§ **EXERCISE GOAL**
The answer should hold every line of the listing, unchanged and free of images.

START MATERIAL FOR THIS TASK

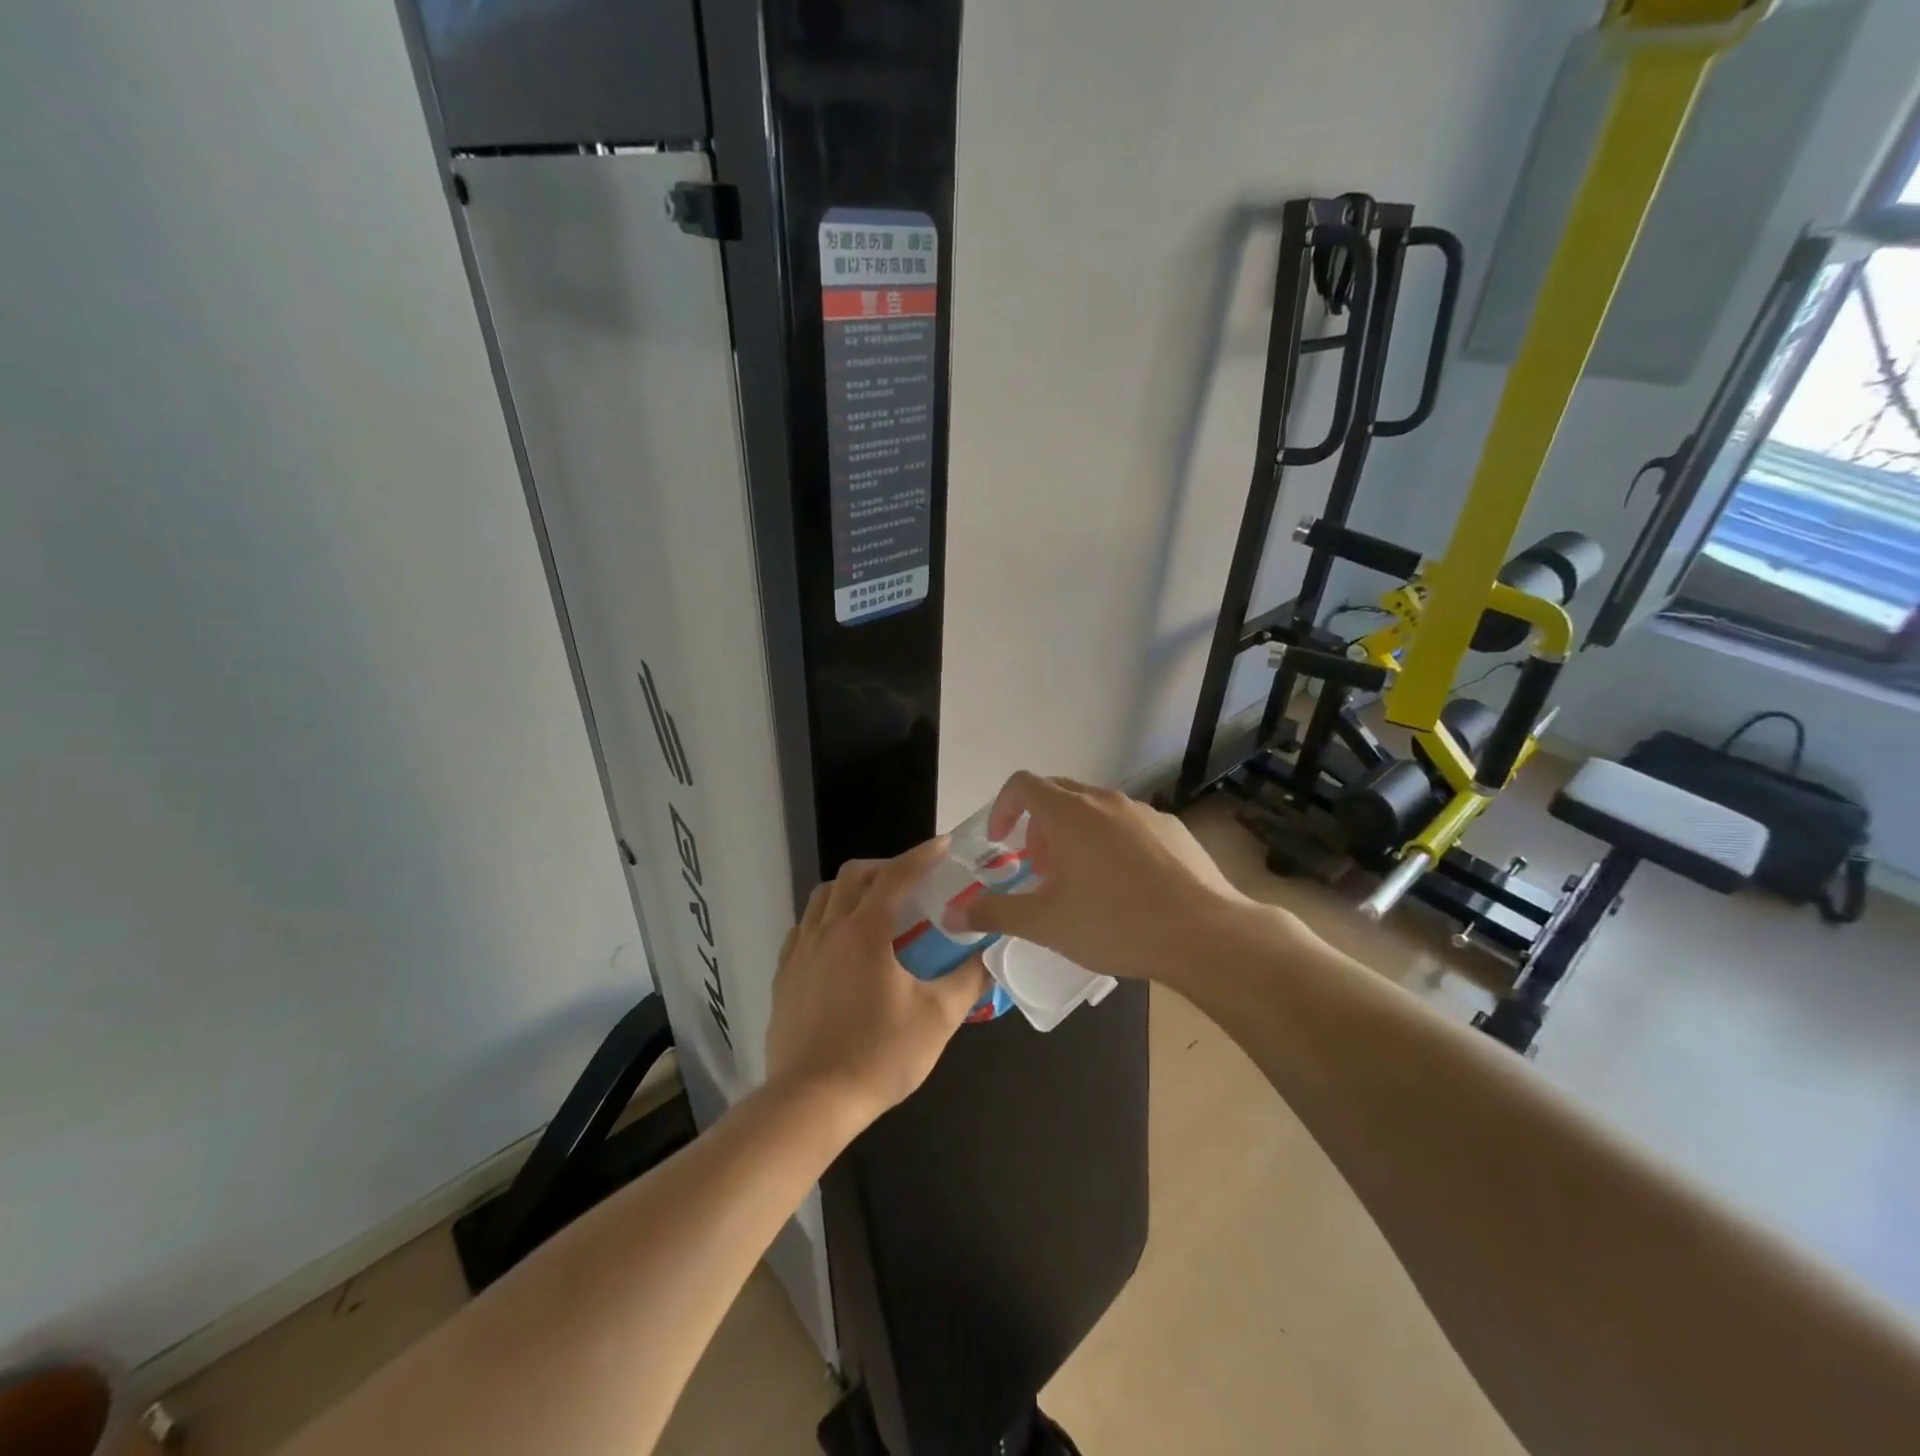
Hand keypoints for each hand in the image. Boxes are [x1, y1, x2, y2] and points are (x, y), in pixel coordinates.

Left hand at [764, 838, 989, 1127]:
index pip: (897, 875)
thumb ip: (968, 980)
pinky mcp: (784, 975)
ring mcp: (801, 951)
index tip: (943, 845)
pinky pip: (803, 927)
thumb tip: (989, 955)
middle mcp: (829, 929)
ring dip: (851, 888)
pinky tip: (838, 942)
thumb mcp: (938, 1018)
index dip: (923, 855)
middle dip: (885, 867)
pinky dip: (825, 918)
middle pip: (854, 876)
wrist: (811, 1101)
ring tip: (874, 905)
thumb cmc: (879, 1055)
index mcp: (866, 931)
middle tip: (911, 881)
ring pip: (823, 897)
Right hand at [947, 772, 1291, 983]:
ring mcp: (1144, 812)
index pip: (1022, 784)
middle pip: (1058, 793)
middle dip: (1038, 826)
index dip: (1002, 808)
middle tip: (1039, 868)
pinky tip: (1127, 888)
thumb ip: (995, 913)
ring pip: (1095, 810)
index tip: (1000, 843)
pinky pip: (1129, 825)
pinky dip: (1112, 843)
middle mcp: (1105, 800)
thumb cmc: (1116, 923)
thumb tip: (954, 913)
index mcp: (1070, 813)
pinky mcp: (1173, 829)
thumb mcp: (1046, 924)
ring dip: (1075, 835)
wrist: (1206, 934)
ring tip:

END MATERIAL FOR THIS TASK

§ **RESPONSE**
Hand keypoints for each hand in the image. Boxes are [x1, y1, x2, y2] and points are (x, y), in pixel coordinates.

Left hand at [764, 838, 989, 1127]:
index pip: (897, 875)
thumb ip: (968, 980)
pinky mcp: (784, 975)
ring mcp: (801, 951)
index tip: (943, 845)
pinky pip: (803, 927)
thumb tip: (989, 955)
middle mcp: (829, 929)
ring dip: (851, 888)
pinky tip: (838, 942)
thumb mcp: (938, 1018)
index dip: (923, 855)
middle dip: (885, 867)
pinky dip: (825, 918)
middle pip: (854, 876)
wrist: (811, 1101)
ring tip: (874, 905)
thumb cmc: (879, 1055)
index mcp: (866, 931)
middle tip: (911, 881)
ring pip: (823, 897)
Right hand at [947, 772, 1291, 983]:
ring mcp: (1144, 812)
index pip: (1022, 784)
middle pip: (1058, 793)
middle dip: (1038, 826)
index dip: (1002, 808)
middle tip: (1039, 868)
pinky tip: (1127, 888)
thumb ip: (995, 913)
ring pip: (1095, 810)
index tip: (1000, 843)
pinky pip: (1129, 825)
pinky dip: (1112, 843)
middle mcp: (1105, 800)
thumb cmc: (1116, 923)
thumb tip: (954, 913)
index mcp: (1070, 813)
pinky mcp: (1173, 829)
thumb mcp: (1046, 924)
ring dip: (1075, 835)
wrist: (1206, 934)
ring tip:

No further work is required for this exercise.